Part A: Update Memory.alloc to prepend a type_hdr word; update the existing allocator to account for the extra word in size calculations.

Part B: Implement Memory.gc: the mark phase (stack scan + worklist traversal) and the sweep phase (linear heap walk + free list rebuild).

Part C: Measure. Create a benchmark that: allocates 100 objects with 2-3 pointer fields each; drops references to half of them (making them garbage); runs Memory.gc; and reads mcycle before and after the GC call. Record the cycle cost. Also verify correctness: objects reachable from the root set must still be accessible after GC; their field values must be unchanged.


Independent practice

  1. The type-header bitmask limits pointer fields to 16. Virtus OS v2's most pointer-rich class (imagine a Node with a left child, right child, parent, and value field -- 3 pointer fields + 1 integer) fits comfortably. What is the largest Virtus OS class you can think of? How many pointer fields does it have?

  2. A mark-and-sweep GC can reclaim objects in cycles (A points to B, B points to A, both unreachable from roots). Draw a heap diagram with such a cycle. Walk through the mark phase and show that both A and B remain unmarked (because neither is reachable from the root set). Show that the sweep phase reclaims both.

  3. Toolchain Diary entry: valgrind. Run valgrind on the host-side (Linux x86_64) version of your allocator code (if you have a host-side harness). Record what valgrind reports about heap usage, and compare against your GC's claim about unreachable objects.

  4. The free list after a sweep phase is sorted by address (because the sweep walks the heap linearly). What is the time complexity of first-fit allocation on a sorted free list of N blocks? What is the time complexity of best-fit? Why do production allocators avoid best-fit?


Reflection prompts

  1. Stop-the-world GC pauses all user processes. In a real-time system (a motor controller, a pacemaker firmware), this pause is unacceptable. What property must a GC have to be suitable for real-time systems? Name one GC algorithm that targets real-time use (hint: incremental tracing, or Erlang's per-process GC).
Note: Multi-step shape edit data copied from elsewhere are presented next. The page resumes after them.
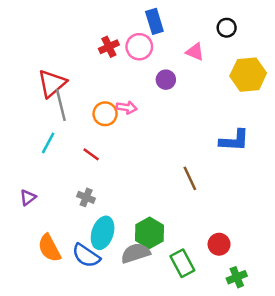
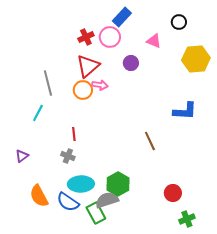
blue rectangle: (154, 21) -> (122, 17), turned 60
red triangle: (52, 83) -> (88, 66), moved
red line: (91, 154) -> (74, 134), moved, turned 48
cyan ellipse: (103, 233) -> (81, 184), turned 70
green rectangle: (182, 263) -> (96, 213), moved

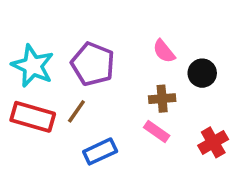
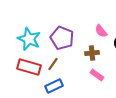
brown cross: (162, 99) -> (92, 53), moved
blue rectangle: (100, 151) -> (54, 86), moved

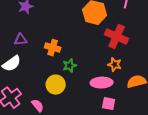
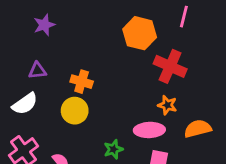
green star: (70, 66) -> (113, 149), moved
yellow circle: (56, 85) -> (75, 111), moved

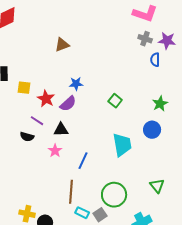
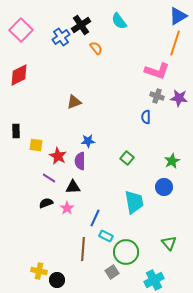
blue semicircle: (155, 60) -> (146, 117), moved
purple semicircle: (68, 104) -> (80, 161), turned 132
black semicircle: (27, 137) -> (46, 203), moved, turned 144
cyan rectangle: (82, 213) -> (106, 236), moved

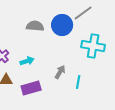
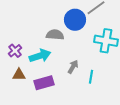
gray semicircle: (35, 26) -> (55, 35), moved
cyan arrow: (27, 61) -> (40, 56), size x1.5

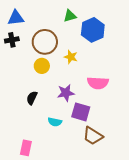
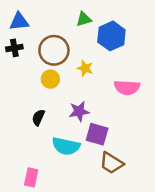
pink semicircle: (98, 83) -> (127, 87), moved
cyan semicircle: (55, 122) -> (66, 146), size x1.6

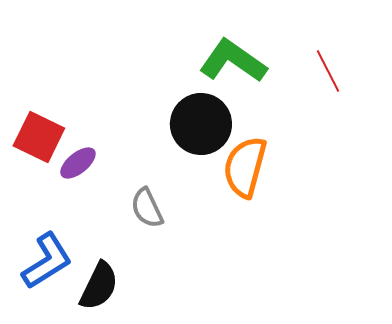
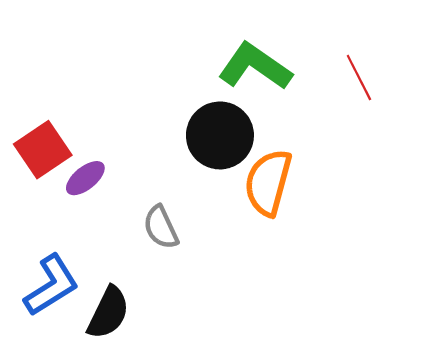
red square: (39, 137) -> (43, 150), turned 30

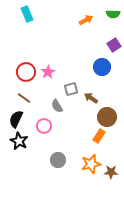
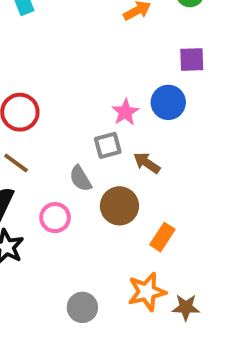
purple square: (114, 45) -> (192, 59), turned 32
pink star: (48, 72) -> (125, 112), moved
brown circle: (107, 117) -> (119, 206), moved
gray circle: (58, 160) -> (82, 307), moved

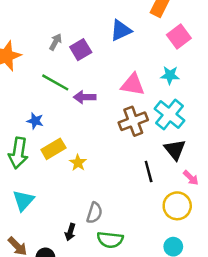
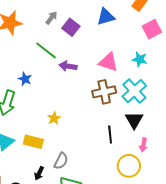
purple square: (81, 50) -> (71, 27), turned -30
yellow rectangle: (53, 149) -> (33, 142), moved, turned 36
pink arrow: (191, 178) -> (143, 145), turned 48

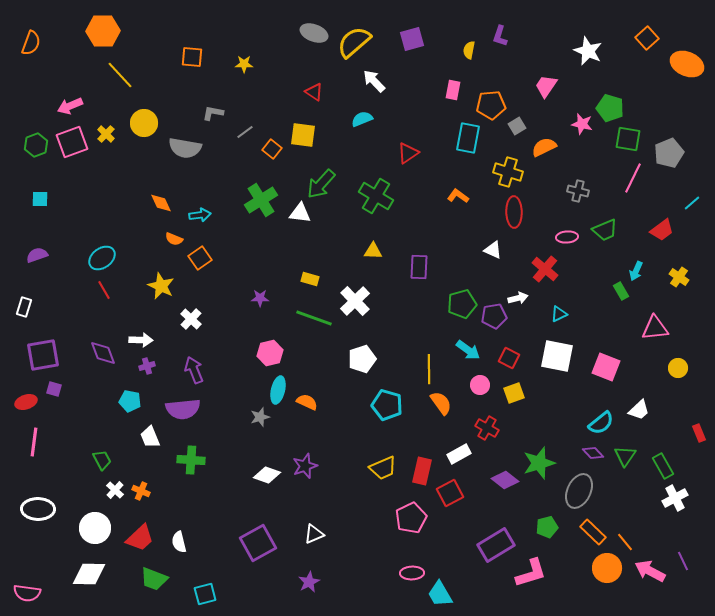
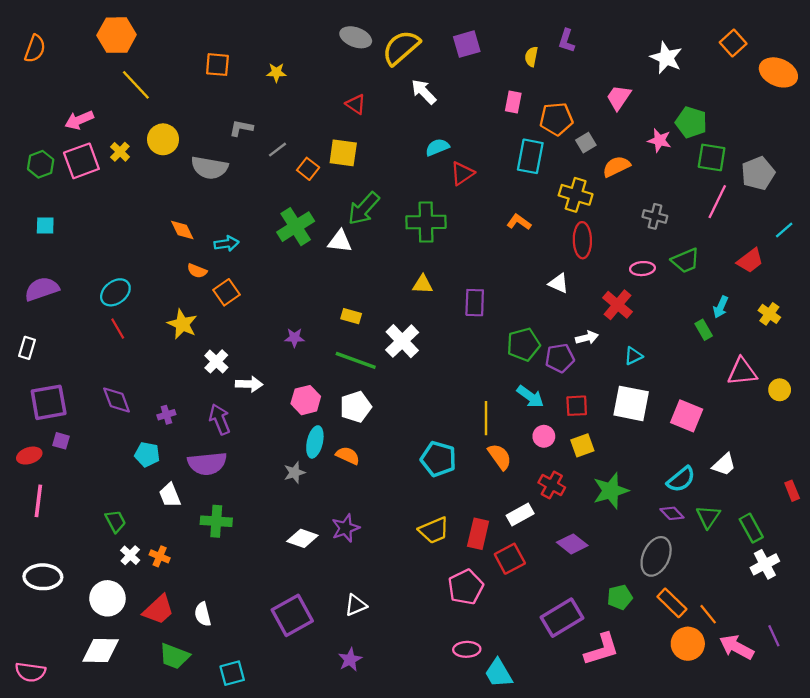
cyan semicircle: (362, 119) -> (437, 147), moved
green cross: (376, 196) -> (426, 222), turned -32
purple semicircle: (37, 255) -> (42, 289), size x1.4
white arrow: (141, 340) -> (249, 384), moved
red square: (509, 358) -> (577, 406), turned -30
white pentagon: (362, 359) -> (356, 407), moved
yellow circle: (678, 368) -> (780, 390), moved
green star: (539, 463) -> (611, 491), moved

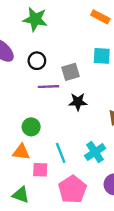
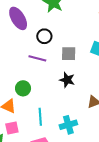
purple line: (49, 87) -> (37, 58), moved
pink square: (40, 170) -> (12, 128), moved, turned -32

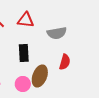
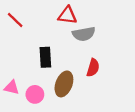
red triangle: (26, 20) -> (67, 15), moved
pink circle: (23, 84) -> (35, 94), moved

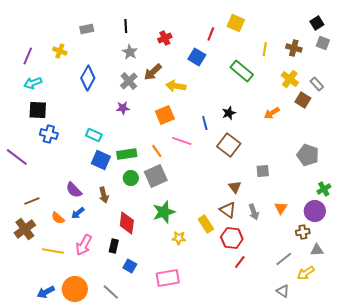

  2. The stack map (which stack slots are live references) is compiler-emitted. What happens if the compiler generates an incorrect stack map (one that misses a live reference)? The GC will not mark the referenced object; the sweep will reclaim it. The object's memory is then reused for a new allocation. Describe the resulting bug from the perspective of the user-mode process.

  3. Memory.gc is a function the user program calls explicitly. Production GCs are triggered automatically when the heap fills. What information does the allocator need to track to know when to trigger a GC automatically?


What's next

Module 11 adds preemption and a round-robin scheduler. The stop-the-world discipline from this week (all processes paused during GC) depends on the scheduler being pausable. Module 11 implements the timer interrupt, the context-switch mechanism, and the scheduler that decides which process runs next.